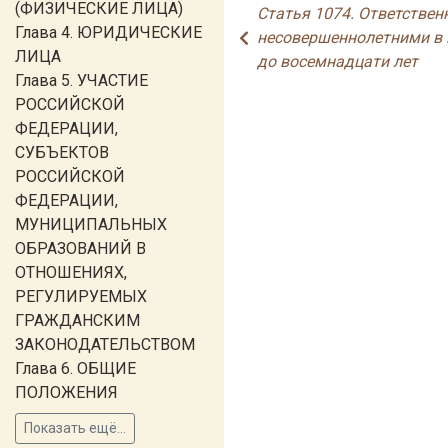
(ФИЗИЧЕСКИЕ ЛИЦА)
Статья 1074. Ответствен
Глава 4. ЮРИДИЧЕСКИЕ
несовершеннолетними в 
ЛИЦА
до восемнадцати лет
Глава 5. УЧАСТИЕ
РОССИЙСКОЙ
ФЕДЕРАЦИИ,
СУБЪЕКТОВ
РОССИЙСКОЙ
ФЕДЕРАЦИИ,
МУНИЦИПАЛЬНЫХ
ОБРАЗОВАНИЙ В
ОТНОШЕНИЯХ,
РЕГУЛИРУЕМЫХ
ГРАЖДАНСКИМ
ЗАКОНОДАТЕЛЬСТВОМ
Глава 6. ОБЩИЕ
ПОЛОЖЕНИЯ
Показать ещё...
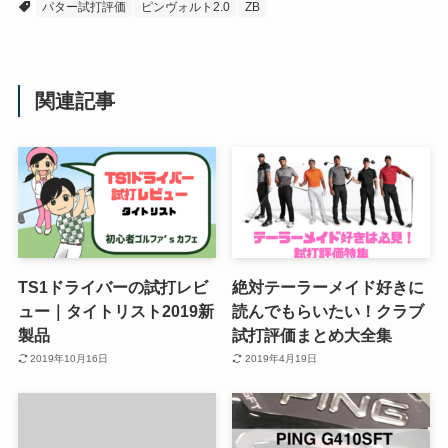
パター試打評価
ピンヴォルト2.0
ZB
関連記事
TS1ドライバーの試打レビ
絶対テーラーメイド好きに
ュー｜タイトリスト2019新
読んでもらいたい！クラブ
製品
試打評価まとめ大全集
2019年10月16日
2019年4月19日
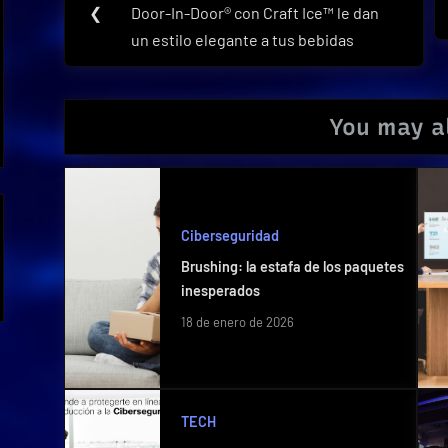
de
❮
Door-In-Door® con Craft Ice™ le dan
Post:
un estilo elegante a tus bebidas
entradas
You may al
Ciberseguridad
Brushing: la estafa de los paquetes
inesperados
18 de enero de 2026
TECH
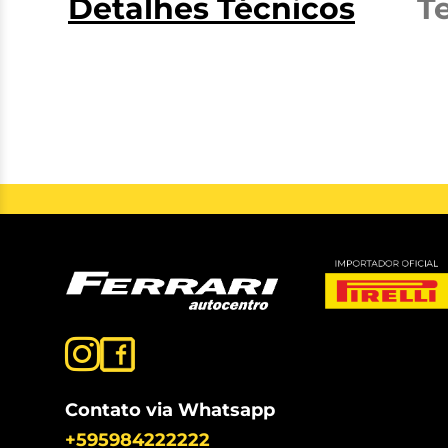
Detalhes Técnicos
T
Contato via Whatsapp
+595984222222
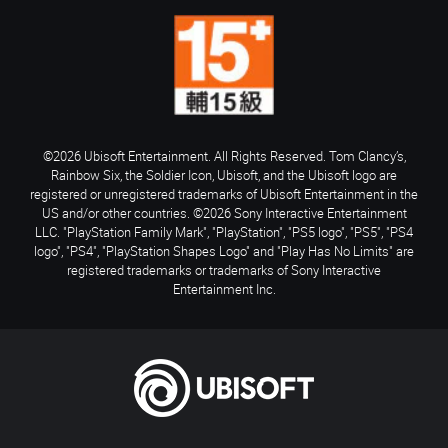
©2026 Ubisoft Entertainment. All Rights Reserved. Tom Clancy’s,
Rainbow Six, the Soldier Icon, Ubisoft, and the Ubisoft logo are
registered or unregistered trademarks of Ubisoft Entertainment in the
US and/or other countries. ©2026 Sony Interactive Entertainment
LLC. "PlayStation Family Mark", "PlayStation", "PS5 logo", "PS5", "PS4
logo", "PS4", "PlayStation Shapes Logo" and "Play Has No Limits" are
registered trademarks or trademarks of Sony Interactive
Entertainment Inc.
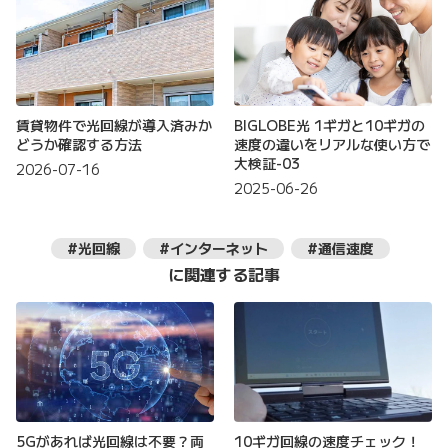
賃貸物件で光回線が導入済みか
BIGLOBE光 1ギガと10ギガの
どうか確認する方法
速度の違いをリアルな使い方で
大検証-03
2026-07-16
2025-06-26
#光回線
#インターネット
#通信速度
に関連する記事
5Gがあれば光回線は不要？両
10ギガ回線の速度チェック！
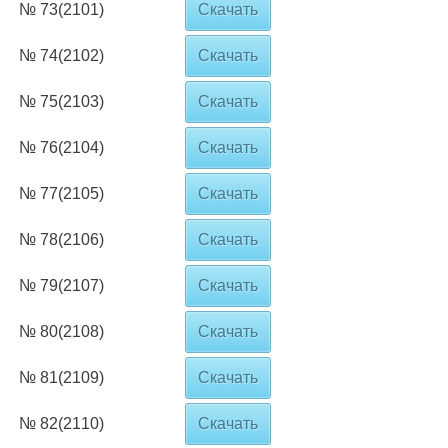
№ 73(2101)
Скачать
№ 74(2102)
Скачать
№ 75(2103)
Скачать
№ 76(2104)
Скачать
№ 77(2105)
Скачать
№ 78(2106)
Скачать
№ 79(2107)
Скачать
№ 80(2108)
Скачать
№ 81(2109)
Скачать
№ 82(2110)
Скачать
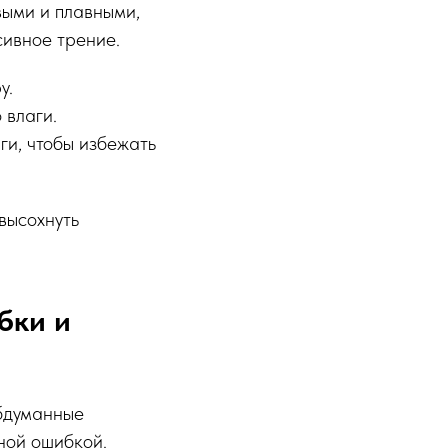
выми и плавными,
сивное трение.
у.
 влаги.
ги, чтобы избежать
высохнуть
бки и
обдуманные
ьной ошибкой.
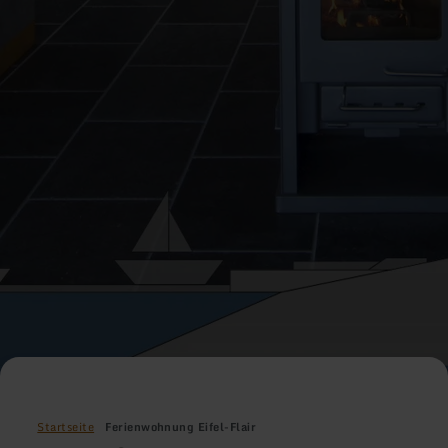
Startseite
Ferienwohnung Eifel-Flair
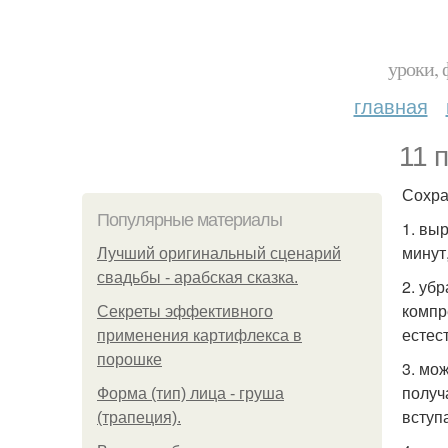
уроки, 
главная
11 
Сохра
Популярные материалы
1. вы
минут
Лучший оригинальный сценарий
свадьбы - арабская сказка.
2. уб
компр
Секреты эффективного
естес
применения картифлекса в
порошке
3. мо
получ
Форма (тип) лица - груша
вступ
(трапеция).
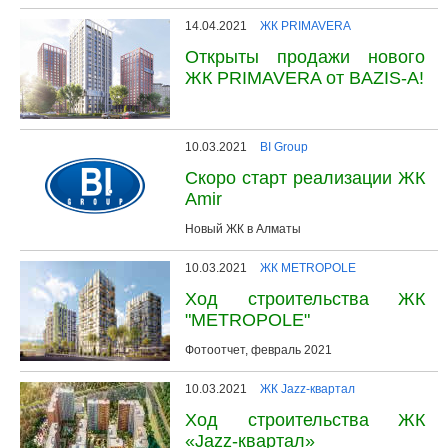
14.04.2021
ЖК PRIMAVERA
Открыты продажи нового
ЖК PRIMAVERA от BAZIS-A!
10.03.2021
BI Group
Скоро старт реализации ЖК
Amir
Новый ЖК в Алматы
10.03.2021
ЖК METROPOLE
Ход строительства ЖК
"METROPOLE"
Фотоотчет, февраль 2021
10.03.2021
ЖК Jazz-квартал
Ход строительства ЖК
«Jazz-квартал»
+++
Your objective - Render the stretch from the start of the records through the line containing "Entertainment Inc." as a JSON list of strings, one string per line, with blank lines omitted. Leave the pictures out of the answer.

Response to this task -
[
  "(ФИЗИЧЕСКИЕ ЛИЦА)",
  "Статья 1074. Ответствен",
  "Глава 4. ЮРИДИЧЕСКИЕ",
  "несовершеннолетними в ",
  "ЛИЦА",
  "до восемнадцати лет",
  "Глава 5. УЧАСТИЕ",
  "РОССИЙСКОЙ",
  "ФЕДЕРАЦИИ,",
  "СУБЪЕКТОВ",
  "РОССИЙСКОЙ",
  "ФЕДЕРАЦИИ,",
  "МУНИЦИПАЛЬНЫХ",
  "ОБРАЗОВАНИЙ В",
  "ОТНОШЕНИЯХ,",
  "РЕГУЛИРУЕМЫХ",
  "ГРАЖДАНСКИМ",
  "ЗАКОНОДАТЕЛЬСТВОМ",
  "Глава 6. ОБЩИЕ",
  "ПОЛОЖЕНИЯ",
  "Показать ещё...",
  "パター試打評価",
  "ピンヴォルト2.0",
  "ZB",
  "関連記事",
  "TS1ドライバーの試打レビ",
  "絶対テーラーメイド好きに",
  "ュー｜タイトリスト2019新",
  "読んでもらいたい！クラブ",
  "製品",
  "試打評価まとめ大全集",
  "2019年10月16日",
  "2019年4月19日",
  "de",
  "❮",
  "Door-In-Door® con Craft Ice™ le dan",
  "Post:",
  "un estilo elegante a tus bebidas",
  "entradas",
  "You may al",
  "Ciberseguridad",
  "Brushing: la estafa de los paquetes",
  "inesperados",
  "18 de enero de 2026",
  "TECH",
  "Detalhes Técnicos",
  "T",
  "Contato via Whatsapp",
  "+595984222222",
  "©2026 Ubisoft Entertainment. All Rights Reserved. Tom Clancy’s,",
  "Rainbow Six, the Soldier Icon, Ubisoft, and the Ubisoft logo are",
  "registered or unregistered trademarks of Ubisoft Entertainment in the",
  "US and/or other countries. ©2026 Sony Interactive Entertainment",
  "LLC. \"PlayStation Family Mark\", \"PlayStation\", \"PS5 logo\", \"PS5\", \"PS4",
  "logo\", \"PS4\", \"PlayStation Shapes Logo\" and \"Play Has No Limits\" are",
  "registered trademarks or trademarks of Sony Interactive",
  "Entertainment Inc."
]